# Home made rock splitter



## Bobbb (Jan 7, 2012)

This is from my bookmarks file of a machine that I think is pretty nifty.

Fabrication instructions at the designer's webpage. I love the fact that people do things like this and then share what they've learned with the world.


----------



## Tirediron (Jul 12, 2010)

That is a cool spin off from a HD shop press, I was impressed that they showed the boo boos in their design, instead of just the finished prototype.


----------



## camo2460 (Feb 10, 2013)

bobbb did you just say niffty? LOL


----------



## Bobbb (Jan 7, 2012)

camo2460 said:


> bobbb did you just say niffty? LOL


I love to pepper my writing with old phrases. Just be thankful I didn't write that this rock splitter was the Bee's Knees.


----------



## k0xxx (Oct 27, 2011)

Bobbb said:


> I love to pepper my writing with old phrases. Just be thankful I didn't write that this rock splitter was the Bee's Knees.


Or the Cat's Meow. ;?)


----------



## Bobbb (Jan 7, 2012)

k0xxx said:


> Or the Cat's Meow. ;?)


Or the Cat's Pajamas.


----------



## Bobbb (Jan 7, 2012)

I watched the Beverly Hillbillies a while back and learned of the phrase "Land O' Goshen." I like to use that too. This completely throws people my own age who've never heard language like this used in daily life. 

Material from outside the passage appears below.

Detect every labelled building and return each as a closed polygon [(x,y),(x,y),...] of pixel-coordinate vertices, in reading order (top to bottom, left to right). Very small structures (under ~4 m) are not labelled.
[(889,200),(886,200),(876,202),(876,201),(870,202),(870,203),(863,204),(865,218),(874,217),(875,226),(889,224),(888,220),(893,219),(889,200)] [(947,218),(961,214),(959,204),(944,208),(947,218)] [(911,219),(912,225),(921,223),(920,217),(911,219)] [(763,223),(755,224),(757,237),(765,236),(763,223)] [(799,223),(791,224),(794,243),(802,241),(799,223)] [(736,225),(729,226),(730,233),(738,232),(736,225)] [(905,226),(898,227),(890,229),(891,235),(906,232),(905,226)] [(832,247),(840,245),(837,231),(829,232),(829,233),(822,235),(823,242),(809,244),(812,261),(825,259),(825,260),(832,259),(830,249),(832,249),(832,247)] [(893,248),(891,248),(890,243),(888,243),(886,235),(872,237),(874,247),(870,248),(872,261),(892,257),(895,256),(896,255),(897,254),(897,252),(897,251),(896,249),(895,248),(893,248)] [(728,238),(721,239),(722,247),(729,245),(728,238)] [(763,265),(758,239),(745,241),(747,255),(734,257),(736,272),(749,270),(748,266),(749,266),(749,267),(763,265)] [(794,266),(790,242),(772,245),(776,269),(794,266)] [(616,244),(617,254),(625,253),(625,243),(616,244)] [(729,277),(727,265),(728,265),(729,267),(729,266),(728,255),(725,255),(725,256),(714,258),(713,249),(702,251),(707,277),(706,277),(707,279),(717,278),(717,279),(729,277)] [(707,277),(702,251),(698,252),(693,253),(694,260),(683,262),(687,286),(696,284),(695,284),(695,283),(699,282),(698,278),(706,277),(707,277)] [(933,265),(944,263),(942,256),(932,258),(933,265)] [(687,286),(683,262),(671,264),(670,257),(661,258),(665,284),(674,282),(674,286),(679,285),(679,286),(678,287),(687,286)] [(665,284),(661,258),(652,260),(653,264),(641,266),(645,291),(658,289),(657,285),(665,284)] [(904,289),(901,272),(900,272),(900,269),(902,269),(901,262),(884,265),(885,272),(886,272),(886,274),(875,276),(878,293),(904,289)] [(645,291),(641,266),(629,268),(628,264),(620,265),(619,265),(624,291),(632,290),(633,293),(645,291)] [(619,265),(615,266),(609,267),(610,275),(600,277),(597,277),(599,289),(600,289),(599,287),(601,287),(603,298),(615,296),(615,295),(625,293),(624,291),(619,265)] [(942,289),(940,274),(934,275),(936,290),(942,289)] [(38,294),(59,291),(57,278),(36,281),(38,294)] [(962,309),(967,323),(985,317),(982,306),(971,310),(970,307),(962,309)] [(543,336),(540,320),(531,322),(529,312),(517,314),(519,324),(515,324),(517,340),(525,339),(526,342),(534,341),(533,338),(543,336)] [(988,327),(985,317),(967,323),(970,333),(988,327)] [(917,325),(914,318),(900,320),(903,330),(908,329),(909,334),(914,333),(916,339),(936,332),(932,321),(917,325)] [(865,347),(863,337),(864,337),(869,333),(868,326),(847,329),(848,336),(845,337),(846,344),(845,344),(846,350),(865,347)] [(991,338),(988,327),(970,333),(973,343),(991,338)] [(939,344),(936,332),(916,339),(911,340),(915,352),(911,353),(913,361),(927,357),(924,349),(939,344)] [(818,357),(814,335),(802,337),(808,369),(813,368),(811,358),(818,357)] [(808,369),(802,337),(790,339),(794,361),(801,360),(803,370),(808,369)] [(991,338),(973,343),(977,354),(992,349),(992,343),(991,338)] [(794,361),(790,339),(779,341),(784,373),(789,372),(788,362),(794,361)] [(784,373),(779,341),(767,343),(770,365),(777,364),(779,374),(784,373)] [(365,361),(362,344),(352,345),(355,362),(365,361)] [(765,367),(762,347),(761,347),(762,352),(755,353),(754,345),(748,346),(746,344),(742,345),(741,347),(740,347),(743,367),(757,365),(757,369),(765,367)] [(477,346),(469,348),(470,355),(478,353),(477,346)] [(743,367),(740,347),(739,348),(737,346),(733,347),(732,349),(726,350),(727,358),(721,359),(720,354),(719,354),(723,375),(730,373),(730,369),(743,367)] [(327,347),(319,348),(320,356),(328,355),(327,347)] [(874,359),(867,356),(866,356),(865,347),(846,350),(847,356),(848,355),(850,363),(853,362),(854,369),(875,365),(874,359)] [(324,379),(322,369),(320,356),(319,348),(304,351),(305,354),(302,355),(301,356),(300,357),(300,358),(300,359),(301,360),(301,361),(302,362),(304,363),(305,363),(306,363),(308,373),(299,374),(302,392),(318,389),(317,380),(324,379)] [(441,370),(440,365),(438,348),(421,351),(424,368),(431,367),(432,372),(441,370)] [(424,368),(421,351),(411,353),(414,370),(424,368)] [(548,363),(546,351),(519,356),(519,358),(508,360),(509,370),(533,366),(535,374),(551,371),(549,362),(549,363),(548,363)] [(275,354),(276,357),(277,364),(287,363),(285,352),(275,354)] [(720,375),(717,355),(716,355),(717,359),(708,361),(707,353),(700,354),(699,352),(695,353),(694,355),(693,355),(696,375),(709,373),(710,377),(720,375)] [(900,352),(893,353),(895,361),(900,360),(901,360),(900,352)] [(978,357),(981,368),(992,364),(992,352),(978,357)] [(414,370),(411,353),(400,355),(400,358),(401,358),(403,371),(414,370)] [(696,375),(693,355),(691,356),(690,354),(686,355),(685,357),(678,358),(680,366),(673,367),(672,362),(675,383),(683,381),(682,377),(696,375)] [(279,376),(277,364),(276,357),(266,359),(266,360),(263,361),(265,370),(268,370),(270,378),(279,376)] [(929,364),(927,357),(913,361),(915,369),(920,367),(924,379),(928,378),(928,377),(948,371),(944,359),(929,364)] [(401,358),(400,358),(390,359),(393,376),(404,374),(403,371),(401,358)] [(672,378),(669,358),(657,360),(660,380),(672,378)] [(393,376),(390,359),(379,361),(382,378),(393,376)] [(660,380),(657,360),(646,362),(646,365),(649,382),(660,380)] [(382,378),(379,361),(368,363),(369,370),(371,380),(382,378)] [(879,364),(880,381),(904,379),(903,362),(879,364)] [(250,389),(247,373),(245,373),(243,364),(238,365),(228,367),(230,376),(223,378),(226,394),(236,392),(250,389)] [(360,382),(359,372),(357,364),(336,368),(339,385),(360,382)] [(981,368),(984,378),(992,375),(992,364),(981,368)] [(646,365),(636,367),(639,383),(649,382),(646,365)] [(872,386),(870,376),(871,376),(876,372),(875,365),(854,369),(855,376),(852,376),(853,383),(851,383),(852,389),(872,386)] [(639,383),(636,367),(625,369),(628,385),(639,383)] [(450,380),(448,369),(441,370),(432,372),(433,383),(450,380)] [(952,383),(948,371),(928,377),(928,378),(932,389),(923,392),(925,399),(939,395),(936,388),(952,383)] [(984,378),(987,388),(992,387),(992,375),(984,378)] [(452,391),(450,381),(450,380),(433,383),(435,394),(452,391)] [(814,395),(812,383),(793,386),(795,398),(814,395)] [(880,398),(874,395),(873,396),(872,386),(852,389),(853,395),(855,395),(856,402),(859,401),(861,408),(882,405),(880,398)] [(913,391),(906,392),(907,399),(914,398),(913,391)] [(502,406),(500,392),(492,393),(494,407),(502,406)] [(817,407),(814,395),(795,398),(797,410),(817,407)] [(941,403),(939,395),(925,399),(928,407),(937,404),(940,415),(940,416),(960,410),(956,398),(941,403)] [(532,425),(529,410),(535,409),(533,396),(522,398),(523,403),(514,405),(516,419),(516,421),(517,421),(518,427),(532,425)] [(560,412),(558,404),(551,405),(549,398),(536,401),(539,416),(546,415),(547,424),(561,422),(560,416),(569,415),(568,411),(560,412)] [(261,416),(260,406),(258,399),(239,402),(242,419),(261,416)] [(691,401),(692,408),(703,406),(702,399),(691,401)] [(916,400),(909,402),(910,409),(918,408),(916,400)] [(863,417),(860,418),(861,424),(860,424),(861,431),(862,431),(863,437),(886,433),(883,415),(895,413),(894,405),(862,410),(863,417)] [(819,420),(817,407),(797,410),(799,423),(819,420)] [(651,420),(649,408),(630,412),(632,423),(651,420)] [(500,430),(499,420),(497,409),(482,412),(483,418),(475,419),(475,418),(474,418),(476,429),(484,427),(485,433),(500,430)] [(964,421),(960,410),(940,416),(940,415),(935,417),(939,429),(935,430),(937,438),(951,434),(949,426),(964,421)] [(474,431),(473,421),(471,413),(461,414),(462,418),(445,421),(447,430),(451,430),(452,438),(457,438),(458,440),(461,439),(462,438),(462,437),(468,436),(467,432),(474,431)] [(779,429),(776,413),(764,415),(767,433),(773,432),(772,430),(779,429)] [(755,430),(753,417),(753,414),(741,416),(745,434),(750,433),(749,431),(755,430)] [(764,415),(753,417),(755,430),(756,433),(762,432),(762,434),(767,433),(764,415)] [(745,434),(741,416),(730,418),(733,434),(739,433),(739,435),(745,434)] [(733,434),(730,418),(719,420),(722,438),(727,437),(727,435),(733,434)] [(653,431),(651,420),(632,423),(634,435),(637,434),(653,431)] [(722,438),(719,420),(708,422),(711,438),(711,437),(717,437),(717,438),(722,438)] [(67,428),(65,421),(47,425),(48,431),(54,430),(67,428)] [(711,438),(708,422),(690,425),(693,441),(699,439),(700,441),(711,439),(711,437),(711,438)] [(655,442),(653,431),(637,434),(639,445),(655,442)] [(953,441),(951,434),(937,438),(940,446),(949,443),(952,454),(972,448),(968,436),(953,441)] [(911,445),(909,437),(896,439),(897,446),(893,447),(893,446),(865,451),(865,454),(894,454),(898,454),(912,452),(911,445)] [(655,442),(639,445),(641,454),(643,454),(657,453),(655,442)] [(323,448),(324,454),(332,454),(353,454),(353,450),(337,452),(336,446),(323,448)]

And of course, there's the old stand-by "Jumpin' Jehosaphat."


----------



## k0xxx (Oct 27, 2011)

Well we certainly have come up with some "doozies". Let's see... how about "What in tarnation?", "Gee willickers!", "in a ****'s age", "great googlely mooglely", "okie dokie", "Egad!", "hunky dory", "alas and alack", and in a '60's venue... "Boss", "Keen", "Jewel". My grand father used to exclaim "cheese and rice!".

This thread seems to have morphed in a "peachy-keen" direction.


----------